Ernestina Lecuona, la musa de San Cristóbal

Ernestina-Lecuona

Dicen que, en las madrugadas apacibles, cuando La Habana está en calma algunos bendecidos escuchan el chirriar de la tapa negra de un piano de cola. Aquellos con dones místicos aseguran que Ernestina Lecuona regresa del sitio donde dicen, no se sufre y se dispone a componer. Desde esos silencios rotos por el sonido de las teclas, los murmullos de la romántica ciudad se dejan escuchar sin altisonancias ni algarabías.

El Centro Asturiano de La Habana, el Conservatorio Municipal de Música y las clases de la connotada Madame Calderón, solo dieron forma a los talentos innatos de la matancera de cuna, pacificada por cierto espíritu cancionero, sin otro fundamento que la inspiración.

Amores y desamores no vividos en la intensidad de su obra, sino adquiridos por medio de no pocas musas, contribuyeron a que canciones como «Anhelo Besarte», «Ya que te vas», «¿Me odias?», «Jardín Azul», «Ahora que eres mía», «Cierra los Ojos» y «Junto al río» llegaran al repertorio de muchos solistas de su tiempo.

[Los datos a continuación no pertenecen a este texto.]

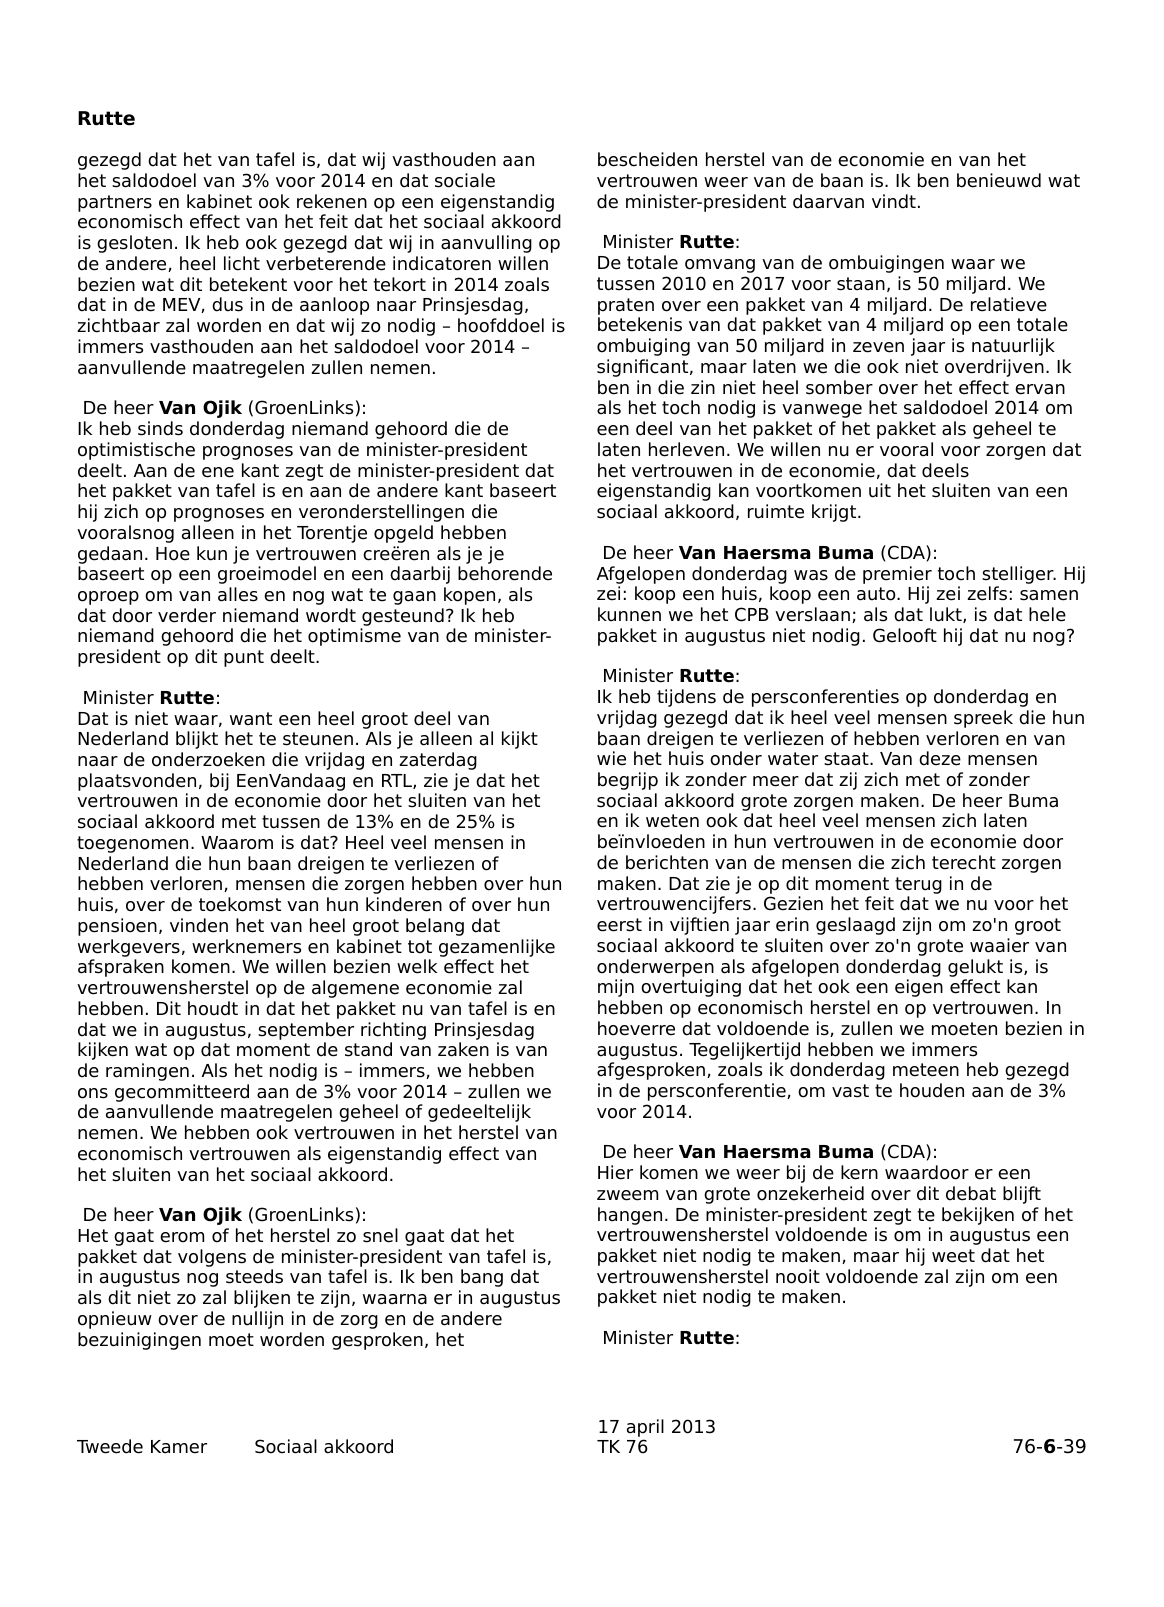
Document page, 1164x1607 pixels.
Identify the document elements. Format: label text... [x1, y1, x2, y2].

Se casó muy joven con el médico veterinario franco-holandés Juan Bautista Brouwer, nacieron de la unión Elisa, Julieta, Ángel y Juan –padre del afamado guitarrista y compositor Leo Brouwer. Tuvieron una madre que acalló su delirio por el piano para ofrendarles ese insustituible e inaplazable tiempo de afectos, sacrificio del que poco se habla.

Y allí quedó el instrumento, inmóvil su tapa negra. Cuando las manos de Ernestina se posaron otra vez sobre el piano, no hubo otra pausa que no fuera la muerte. De las pródigas teclas brotaban canciones, fantasías, criollas, guajiras, valses, danzones, himnos, sones, y sobre todo, boleros.

Programas de radio, escenarios teatrales de Cuba y Latinoamérica, giras exitosas, y el muy solicitado acompañamiento a grandes del patio y visitantes foráneos, dieron a sus dedos velocidad de ángel y gracia de musa.

Su casa, cumplidos los deberes maritales y maternales, fue un hervidero de aprendices, y su instrumento, dispuesto siempre, con afinación meticulosa y sonidos ancestrales. Así, hasta inicios de septiembre de 1951, cuando se mudó al firmamento a donde miran los artistas jóvenes de La Habana en busca de la iluminación. Esos bendecidos que en las noches tranquilas de la villa de San Cristóbal escuchan las largas manos de Ernestina despertando luciérnagas, cocuyos, mariposas y flores desde el teclado de su negro piano de cola.